Perpetuals: Everything to Know
By Beluga Research October 30, 2023
- A cryptocurrency perpetual, also known as a "crypto perp" or "perpetual," is a derivative contract that allows a trader to speculate on the price of a cryptocurrency
- A perpetual does not have an expiration date and aims to replicate the spot market using a funding mechanism
- A perpetual allows a trader to leverage their position, which can amplify that party's profits and losses
- Trading perpetuals carries risks due to high leverage, market volatility and the potential for liquidation events
A cryptocurrency perpetual, also known as a "crypto perp" or "perpetual," is a derivative contract that allows a trader to speculate on the price of a cryptocurrency without owning the cryptocurrency directly. A trader who seeks to make a profit with perpetuals should gain an understanding of how such contracts work as well as how much they will risk. The point of signing a perpetual is to make money off the price movements (ups and downs) of a cryptocurrency without taking risks that are associated with storing, buying, selling or trading cryptocurrencies directly.
Direct contact with cryptocurrencies often requires a user to pay gas fees to engage in transactions. Engaging with a perpetual involves buying, selling or trading a digital contract. Perpetual contracts do not expire. They cost money to maintain.
A Brief History
Perpetual contracts originated in traditional financial markets with commodities and indices. They gained popularity when cryptocurrencies were introduced. BitMEX, a cryptocurrency exchange and derivative trading platform, was founded in 2014. It was one of the first platforms to offer cryptocurrency perpetual contracts. Since then, many more derivative trading platforms have been established. This has led to more perpetuals being offered and utilized.
Perpetuals: Everything to Know
How Perpetuals Work : Perpetuals use a funding mechanism to add or deduct fees from a user's account. The funding mechanism keeps the contract price close to the spot price. The spot price is the price at which an asset can be immediately bought or sold.
Funding rates are exchanged between long and short positions at regular intervals. A long position involves holding the asset for a long time in the hope that its value will rise. A short position involves holding the asset for a short term with the expectation that the asset's value will drop soon. If the contract trades at a premium to the spot price, long positions pay funding to short positions and vice versa. This mechanism incentivizes traders to align the contract price with the spot price.

◆ WHAT THIS EXERCISE ASKS
a) From the perpetuals article, repeat word for word the passage from "A Brief History" up to and including "offered and utilized.".
b) Answer these questions using the perpetuals article:
(i) Which exchange, founded in 2014, was one of the first platforms to offer cryptocurrency perpetual contracts?
(ii) Which price does the funding mechanism keep the contract price close to?
(iii) When the contract trades at a premium to the spot price, which positions pay funding?

◆ DATA LISTING
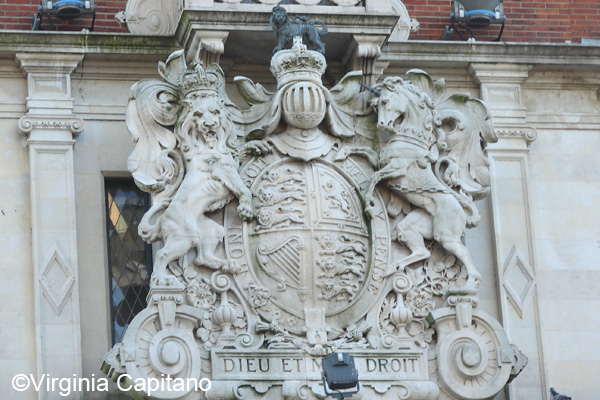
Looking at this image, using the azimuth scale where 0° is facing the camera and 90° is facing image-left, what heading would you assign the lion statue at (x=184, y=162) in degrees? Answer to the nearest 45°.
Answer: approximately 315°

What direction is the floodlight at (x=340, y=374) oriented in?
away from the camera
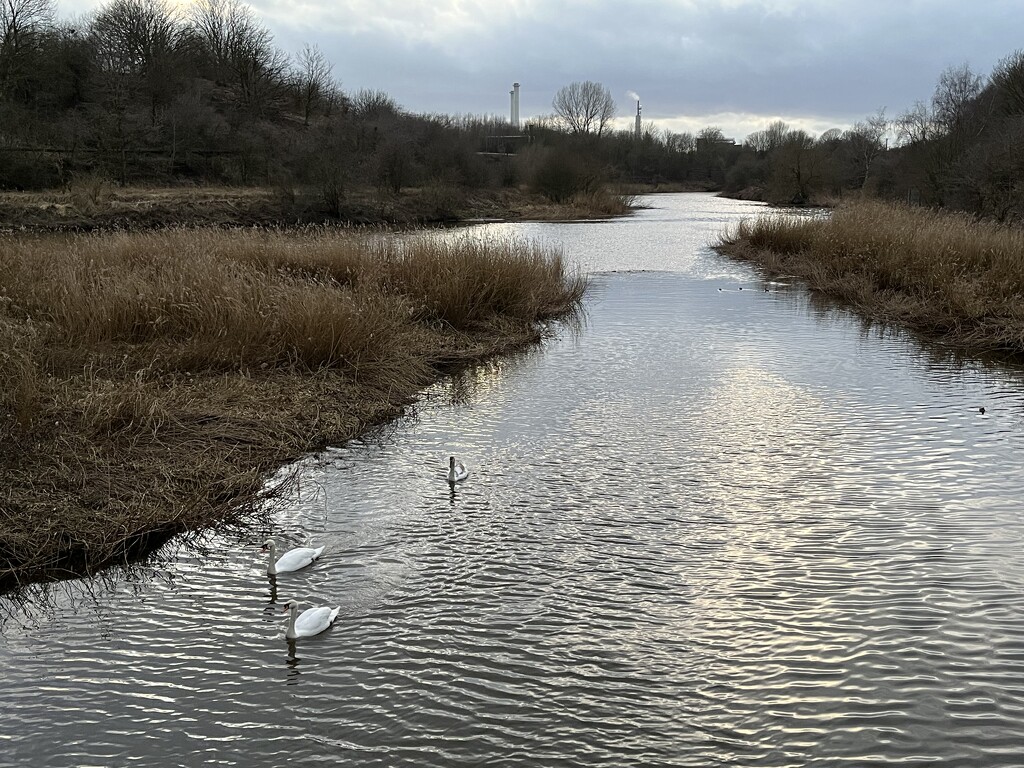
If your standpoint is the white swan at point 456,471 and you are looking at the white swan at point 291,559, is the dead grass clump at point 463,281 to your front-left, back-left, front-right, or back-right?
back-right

◆ YOUR RESPONSES
a)
A Brief History
Perpetual contracts originated in traditional financial markets with commodities and indices. They gained popularity when cryptocurrencies were introduced. BitMEX, a cryptocurrency exchange and derivative trading platform, was founded in 2014. It was one of the first platforms to offer cryptocurrency perpetual contracts. Since then, many more derivative trading platforms have been established. This has led to more perpetuals being offered and utilized.

b)
(i) BitMEX
(ii) The spot price
(iii) Long positions pay funding to short positions.